Weissman helped make ‘hugs and closeness possible again’

Eventually, that company would partner with Pfizer to create an mRNA vaccine against the coronavirus, and Kariko would become the 13th woman to win the Nobel Prize in medicine.

“Every once in a while, you get a discovery that is transformative in that it’s not only for a specific discovery itself, but it essentially impacts multiple areas of science — and that’s what mRNA technology is,” said Anthony S. Fauci, a professor at Georgetown University and the former director of the National Institute of Allergy and Infectious Diseases.

Weissman was a fellow in Fauci’s lab for several years early in his career, and Fauci said he was a “very serious, committed, brilliant mind who was very creative.” He added that Weissman and Kariko brought different skill sets to a difficult scientific problem, and he praised their “persistent, dogged” work over decades.

“There was a great deal of skepticism early on. They didn’t have a lot of support, but they persisted,” Fauci said. “It was an amazingly productive collaboration.”

Decades of research helped launch a vaccine in record time

Messenger RNA is a code written in four letters that spell out the genetic instructions for building proteins in cells. Harnessing the ability to use the body’s own machinery to build proteins had vast therapeutic potential in theory, and Kariko had devoted her scientific life to trying to turn it into a medicine.

Weissman was focused on immune cells called dendritic cells and creating an HIV vaccine. When they started chatting at the photocopier in the late 1990s, Kariko bragged that she could make him messenger RNA for his experiments. “Kati lit the match,” he recalled at a news conference Monday. But they soon discovered a fundamental problem: By itself, messenger RNA triggered an inflammatory response.

In 2005, the pair discovered how to chemically modify one of the letters of RNA to nearly eliminate the inflammatory response. The Nobel committee recognized that fundamental work, but at the time the researchers were disappointed when it attracted little scientific notice.

“We couldn’t get funding, we couldn’t get publications, we couldn’t get people to really notice RNA as something interesting,” Weissman said. “It had failed clinical trials, and pretty much everybody gave up.”

Eventually, biotechnology companies became interested in the technology, but it was not until the pandemic — and the need to build vaccines at unprecedented speed — that its power became clear to the general public.

Weissman said he is most excited about extending messenger RNA to fight new diseases — a slew of vaccines are being tested against other infectious diseases, alongside cancer immunotherapies and rare disease treatments.

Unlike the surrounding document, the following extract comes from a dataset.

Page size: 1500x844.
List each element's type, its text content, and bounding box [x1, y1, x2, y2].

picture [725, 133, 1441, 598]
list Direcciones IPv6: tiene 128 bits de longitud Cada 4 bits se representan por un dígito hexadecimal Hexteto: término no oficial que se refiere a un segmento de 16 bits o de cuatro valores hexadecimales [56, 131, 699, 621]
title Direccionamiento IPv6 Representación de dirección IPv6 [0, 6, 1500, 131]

He hopes to use messenger RNA to develop a gene therapy to treat sickle cell disease that could be given as a single shot, opening up a cure to the less wealthy areas of the world where the disease is more common, including in Africa and India.

Cutting-edge experimental therapies for sickle cell are on the horizon, but they require patients’ own bone marrow cells to be removed, modified in a specialized laboratory and returned to them, a laborious and expensive process that isn’t practical to be administered in countries without vast medical resources.

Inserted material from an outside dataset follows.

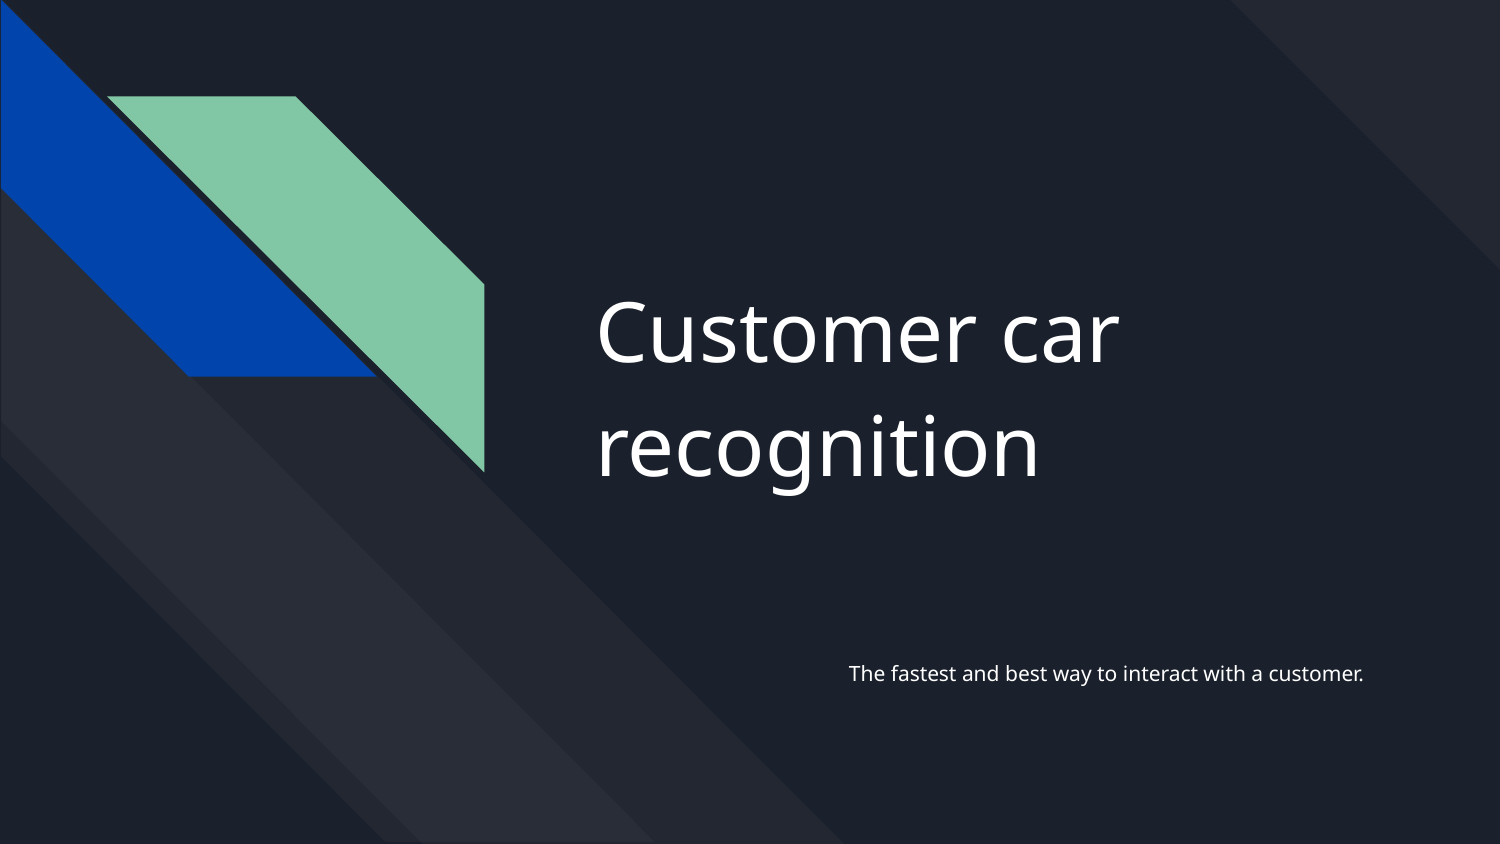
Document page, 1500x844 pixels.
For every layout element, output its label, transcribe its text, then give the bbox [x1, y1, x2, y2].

The work is still in the early stages of development.

“Their approach costs a few million dollars per person, and in my view will never be useful worldwide,” Weissman said. “Ours is: You line people up, give them an IV injection and they’re cured. That can be done anywhere in the world easily.”

The Nobel Assembly cited the importance of the work for contributing to “the unprecedented rate of vaccine development during one of the greatest threats to human health in modern times.”